• YOUR TASK: Filter the lines below, copying only those with the string "ქუჩას".

• RECORDS TO PROCESS:
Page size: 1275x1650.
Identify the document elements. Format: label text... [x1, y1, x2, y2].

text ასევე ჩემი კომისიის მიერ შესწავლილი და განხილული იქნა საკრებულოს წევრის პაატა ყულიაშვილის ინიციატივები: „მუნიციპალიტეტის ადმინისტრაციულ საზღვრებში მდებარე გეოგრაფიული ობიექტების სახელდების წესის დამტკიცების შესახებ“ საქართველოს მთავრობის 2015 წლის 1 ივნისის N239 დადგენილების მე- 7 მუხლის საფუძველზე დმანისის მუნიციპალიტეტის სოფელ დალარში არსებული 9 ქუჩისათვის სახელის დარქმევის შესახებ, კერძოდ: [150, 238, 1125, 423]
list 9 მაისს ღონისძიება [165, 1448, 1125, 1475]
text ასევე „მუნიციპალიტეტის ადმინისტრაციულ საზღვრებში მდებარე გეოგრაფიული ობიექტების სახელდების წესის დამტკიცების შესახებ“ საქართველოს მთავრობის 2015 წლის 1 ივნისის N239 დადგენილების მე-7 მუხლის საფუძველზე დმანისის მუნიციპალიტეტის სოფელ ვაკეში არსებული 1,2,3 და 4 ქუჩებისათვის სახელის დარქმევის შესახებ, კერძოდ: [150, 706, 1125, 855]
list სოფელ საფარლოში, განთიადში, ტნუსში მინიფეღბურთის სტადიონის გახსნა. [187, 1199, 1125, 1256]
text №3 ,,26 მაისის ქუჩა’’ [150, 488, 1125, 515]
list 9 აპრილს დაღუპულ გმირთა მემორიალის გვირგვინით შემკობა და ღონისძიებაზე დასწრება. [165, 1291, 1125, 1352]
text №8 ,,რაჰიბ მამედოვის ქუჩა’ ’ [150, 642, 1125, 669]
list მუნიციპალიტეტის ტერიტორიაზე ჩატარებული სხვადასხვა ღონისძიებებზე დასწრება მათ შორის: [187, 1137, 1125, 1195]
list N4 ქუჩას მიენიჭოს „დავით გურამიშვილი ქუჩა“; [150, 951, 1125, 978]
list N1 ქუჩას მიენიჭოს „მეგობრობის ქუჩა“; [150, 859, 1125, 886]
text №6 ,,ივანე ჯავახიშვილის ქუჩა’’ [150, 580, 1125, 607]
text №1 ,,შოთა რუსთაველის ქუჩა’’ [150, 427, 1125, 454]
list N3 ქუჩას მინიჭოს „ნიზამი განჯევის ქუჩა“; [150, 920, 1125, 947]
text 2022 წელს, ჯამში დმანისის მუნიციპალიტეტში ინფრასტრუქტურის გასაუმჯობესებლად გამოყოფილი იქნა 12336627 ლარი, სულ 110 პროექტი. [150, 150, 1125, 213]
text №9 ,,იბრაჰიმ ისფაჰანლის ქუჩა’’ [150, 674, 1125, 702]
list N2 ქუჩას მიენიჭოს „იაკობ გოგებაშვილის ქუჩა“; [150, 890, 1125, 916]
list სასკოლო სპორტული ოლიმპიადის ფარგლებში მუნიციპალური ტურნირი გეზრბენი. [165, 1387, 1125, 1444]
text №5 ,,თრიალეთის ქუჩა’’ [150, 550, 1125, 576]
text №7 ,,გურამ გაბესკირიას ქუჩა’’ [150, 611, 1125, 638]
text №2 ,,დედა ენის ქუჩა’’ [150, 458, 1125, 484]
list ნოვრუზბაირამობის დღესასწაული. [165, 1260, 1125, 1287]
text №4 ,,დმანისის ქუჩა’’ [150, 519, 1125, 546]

• THE ANSWER:
list N4 ქუჩას მიენიჭოს „დავით გურამიშვილი ქუჩა“; [150, 951, 1125, 978]
list N1 ქუჩას მიენიჭოს „მეგობრობის ქუჩა“; [150, 859, 1125, 886]
list N3 ქუჩას მინიჭოს „ნიზამი განჯევის ქუჩა“; [150, 920, 1125, 947]
list N2 ქუჩას მიენიჭოს „იაკობ გოგებაშვილის ქუჩა“; [150, 890, 1125, 916]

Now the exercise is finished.